Participants had also completed questionnaires about their emotions during the experiment. Comparing the dogs’ successful identifications against these self-reported emotions revealed interesting correlations – Ivy’s identifications were associated with anxiety, whereas Callie’s were associated with feelings of shame.
“Although both dogs performed at very high accuracy, they seemed to have a slightly different idea of what they considered a ‘stressed’ breath sample,” says Kiiroja.
“We speculated that Ivy was attuned to sympathetic-adreno-medullar axis hormones (like adrenaline) and Callie was oriented to the hypothalamo-pituitary-adrenal axis hormones (like cortisol),” says Kiiroja.

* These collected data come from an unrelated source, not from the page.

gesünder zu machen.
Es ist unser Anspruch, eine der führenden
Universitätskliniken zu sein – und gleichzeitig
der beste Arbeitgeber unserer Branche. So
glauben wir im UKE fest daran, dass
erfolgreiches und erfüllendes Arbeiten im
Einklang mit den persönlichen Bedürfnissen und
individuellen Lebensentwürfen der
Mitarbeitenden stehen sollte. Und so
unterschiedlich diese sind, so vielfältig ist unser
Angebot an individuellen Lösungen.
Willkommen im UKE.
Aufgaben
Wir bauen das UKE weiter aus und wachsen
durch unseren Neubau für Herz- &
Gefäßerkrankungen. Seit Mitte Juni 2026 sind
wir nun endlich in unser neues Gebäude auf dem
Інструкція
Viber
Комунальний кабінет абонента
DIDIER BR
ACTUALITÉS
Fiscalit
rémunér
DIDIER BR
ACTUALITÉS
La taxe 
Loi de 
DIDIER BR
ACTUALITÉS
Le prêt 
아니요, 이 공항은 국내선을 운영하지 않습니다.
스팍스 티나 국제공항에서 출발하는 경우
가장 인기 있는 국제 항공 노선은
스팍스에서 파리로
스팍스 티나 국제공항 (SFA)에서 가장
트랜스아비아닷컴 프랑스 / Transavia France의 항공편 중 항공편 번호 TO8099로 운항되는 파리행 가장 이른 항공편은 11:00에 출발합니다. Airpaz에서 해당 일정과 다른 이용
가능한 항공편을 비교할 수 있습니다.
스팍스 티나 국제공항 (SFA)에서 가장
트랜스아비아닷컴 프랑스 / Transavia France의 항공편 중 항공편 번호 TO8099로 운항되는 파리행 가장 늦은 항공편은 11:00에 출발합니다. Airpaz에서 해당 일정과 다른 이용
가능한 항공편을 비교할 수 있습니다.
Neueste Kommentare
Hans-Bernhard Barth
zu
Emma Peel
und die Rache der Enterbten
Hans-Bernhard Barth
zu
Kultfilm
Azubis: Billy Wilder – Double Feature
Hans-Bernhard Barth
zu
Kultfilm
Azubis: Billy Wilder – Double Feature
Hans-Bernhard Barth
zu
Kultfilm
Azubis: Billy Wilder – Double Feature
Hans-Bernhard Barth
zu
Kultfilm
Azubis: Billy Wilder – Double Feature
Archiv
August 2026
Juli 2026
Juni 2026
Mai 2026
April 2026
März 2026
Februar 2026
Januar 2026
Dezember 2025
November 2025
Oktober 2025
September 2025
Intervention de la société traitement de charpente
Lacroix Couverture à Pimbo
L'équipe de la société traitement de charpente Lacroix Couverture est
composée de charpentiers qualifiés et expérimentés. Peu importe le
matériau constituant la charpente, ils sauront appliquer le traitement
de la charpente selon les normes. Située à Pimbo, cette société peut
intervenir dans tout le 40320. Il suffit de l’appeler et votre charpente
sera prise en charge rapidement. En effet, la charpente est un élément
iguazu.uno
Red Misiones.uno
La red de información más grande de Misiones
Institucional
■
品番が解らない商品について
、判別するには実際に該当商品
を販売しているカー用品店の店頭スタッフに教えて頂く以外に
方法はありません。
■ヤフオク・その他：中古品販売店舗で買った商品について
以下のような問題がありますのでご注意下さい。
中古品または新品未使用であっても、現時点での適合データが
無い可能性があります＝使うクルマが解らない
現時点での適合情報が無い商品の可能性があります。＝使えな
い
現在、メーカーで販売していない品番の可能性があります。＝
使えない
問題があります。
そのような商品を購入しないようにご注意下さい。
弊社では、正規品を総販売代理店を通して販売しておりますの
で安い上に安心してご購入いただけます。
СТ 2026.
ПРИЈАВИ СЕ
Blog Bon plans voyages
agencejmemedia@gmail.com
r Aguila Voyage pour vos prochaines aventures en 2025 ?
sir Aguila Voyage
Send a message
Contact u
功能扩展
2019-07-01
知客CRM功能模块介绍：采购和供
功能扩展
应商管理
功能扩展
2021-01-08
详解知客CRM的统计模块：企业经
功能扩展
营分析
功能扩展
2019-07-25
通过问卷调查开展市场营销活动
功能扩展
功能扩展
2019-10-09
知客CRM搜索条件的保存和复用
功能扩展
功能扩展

“This is important knowledge for training service dogs, as alerting to early-onset PTSD symptoms requires sensitivity to sympathetic-adreno-medullar axis hormones.”
The team plans to carry out further experiments to confirm the sympathetic-adreno-medullar axis is indeed involved. Kiiroja cautions that their study, with 40 sample sets, needs to be validated by studies with larger sample sizes.
“In addition to enrolling more participants, validation studies should collect samples from a higher number of stressful events to confirm dogs’ ability to reliably detect stress VOCs in the breath of one human across different contexts.”